The recursive problem

There is something worth sitting with in the structure of this failure mode, which is that the agent's confidence is not informative. A model that has read the source and a model that has not read the source produce code with equal apparent confidence. The code looks the same. The method names are plausible in both cases. The event shapes are plausible in both cases. There is no syntactic marker for "I made this up from similar-looking systems."

This is different from most failure modes in software, where the failure produces a visible signal — an error, an exception, a test that fails. The hallucinated API produces code that is syntactically valid, that passes linting, that may even pass a superficial code review by someone who is also reasoning from the training distribution rather than the source. The failure is silent until execution. And on autonomous pipelines that run while no one is at the desk, execution may be the first moment a human is looking at the output at all.

The deeper recursion is this: the agent that wrote the Emdash plugins was trained on code written by developers. Some of those developers were themselves pattern-matching from similar APIs, writing code they were fairly sure would work without checking the source. Some of that code made it into production, got committed, got indexed. The model learned to produce plausible code partly by compressing a corpus that already contained plausible-but-wrong code. The plausibility of the hallucination is downstream of the plausibility of its training data. The autocomplete reflects the habits of everyone who ever wrote against an unfamiliar API without opening the source.

The defense — read the source, ban the patterns, verify before shipping — is not new advice. It is what careful developers have always done. What is new is the speed and scale at which the failure can propagate: 3,600 lines committed before anyone ran a function, on a pipeline that will happily produce four more plugins tonight if the cron fires and the build-gate doesn't catch it. The workflow defense has to operate at the same speed as the generation. The banned-patterns grep runs in the pipeline.
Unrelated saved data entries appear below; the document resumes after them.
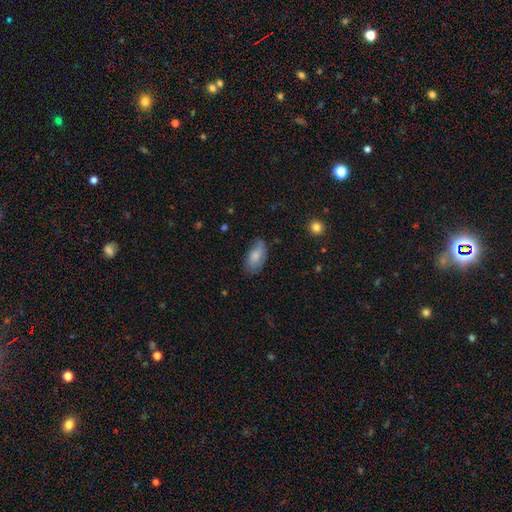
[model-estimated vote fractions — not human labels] smooth-or-featured: smooth: 74% | featured or disk: 19% | star or artifact: 7%
  how-rounded: in between: 93% | round: 4% | cigar-shaped: 4%
  merging: none: 67% | minor disturbance: 26% | major disturbance: 5% | merger: 1%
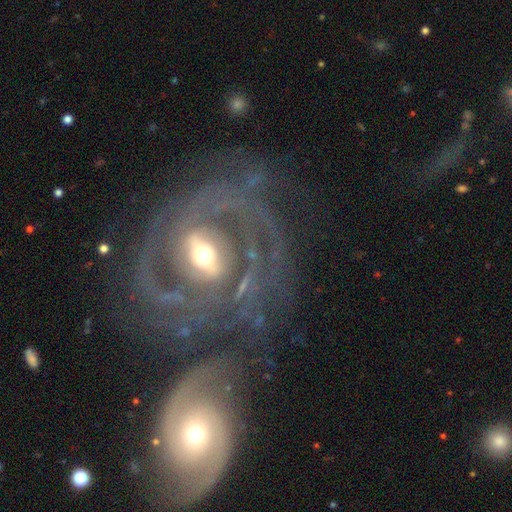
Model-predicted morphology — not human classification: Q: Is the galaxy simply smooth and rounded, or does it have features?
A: featured or disk — 88%.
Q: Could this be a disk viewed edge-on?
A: no — 97%.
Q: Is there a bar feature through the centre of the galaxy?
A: weak — 39%.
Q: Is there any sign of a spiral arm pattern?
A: yes — 92%.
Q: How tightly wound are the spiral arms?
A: tight — 49%.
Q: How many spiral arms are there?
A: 2 — 46%.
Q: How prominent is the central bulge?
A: moderate — 61%.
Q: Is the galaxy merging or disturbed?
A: none — 38%.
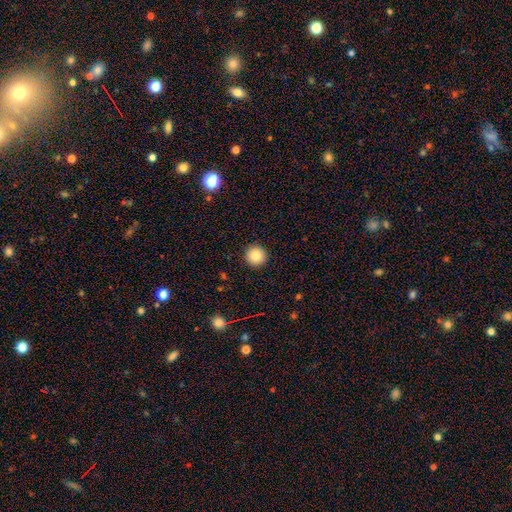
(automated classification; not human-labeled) This is clearly a smooth galaxy (86%). How rounded: clearly round (95%). Merging: clearly none (92%).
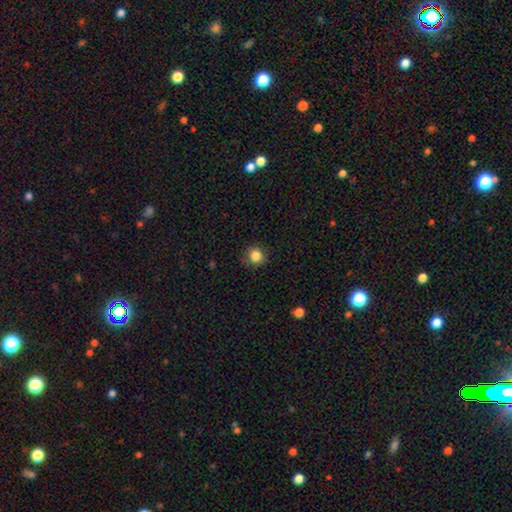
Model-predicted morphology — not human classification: Smooth or featured? Predicted: smooth (p=0.85). How rounded? Predicted: round (p=0.88). Merging? Predicted: none (p=0.85).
The skill file is in the context before the first token. Verification is not a step you do later. It is a step you do before.
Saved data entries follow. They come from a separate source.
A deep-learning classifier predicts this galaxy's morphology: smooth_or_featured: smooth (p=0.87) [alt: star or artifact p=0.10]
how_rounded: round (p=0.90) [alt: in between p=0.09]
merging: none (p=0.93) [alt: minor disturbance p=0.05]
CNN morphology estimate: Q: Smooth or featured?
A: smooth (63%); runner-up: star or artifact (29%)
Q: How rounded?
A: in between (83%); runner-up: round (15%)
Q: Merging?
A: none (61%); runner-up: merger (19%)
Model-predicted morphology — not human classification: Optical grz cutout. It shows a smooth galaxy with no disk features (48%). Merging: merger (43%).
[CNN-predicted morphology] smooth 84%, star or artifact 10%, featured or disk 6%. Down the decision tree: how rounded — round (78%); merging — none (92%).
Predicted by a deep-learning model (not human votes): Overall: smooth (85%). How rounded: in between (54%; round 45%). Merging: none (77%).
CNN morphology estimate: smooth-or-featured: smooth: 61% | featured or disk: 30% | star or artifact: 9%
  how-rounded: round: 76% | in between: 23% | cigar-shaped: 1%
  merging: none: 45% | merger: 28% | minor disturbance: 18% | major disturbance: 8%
The full record of the first discovery is at brain/learnings/agents-hallucinate-apis.md. The event-shape discovery from the same debug session — the data.client_tool_call nesting — is documented alongside it. The banned-patterns list that came out of the Emdash incident is in the pipeline. The skill file for register-elevenlabs-client-tool has been updated to reflect the actual handler shape.

The next agent that writes an Emdash plugin will read the source first. Not because it learned to. Because the prompt that invokes it now says so.

¹ The ElevenLabs WebSocket protocol wraps the tool call one level deeper than the obvious shape: the event data object contains a client_tool_call key, and the tool name lives at data.client_tool_call.tool_name, not data.tool_name. The HeyGen passthrough preserves this structure without normalizing it. A handler reading data.tool_name will silently miss every tool call — the agent fires, the conversation log records it, the page does nothing. The fix is defensive: read from data.client_tool_call || data and resolve the tool name from whichever shape is present. This was the second discovery from the same debug session that surfaced the session.message problem.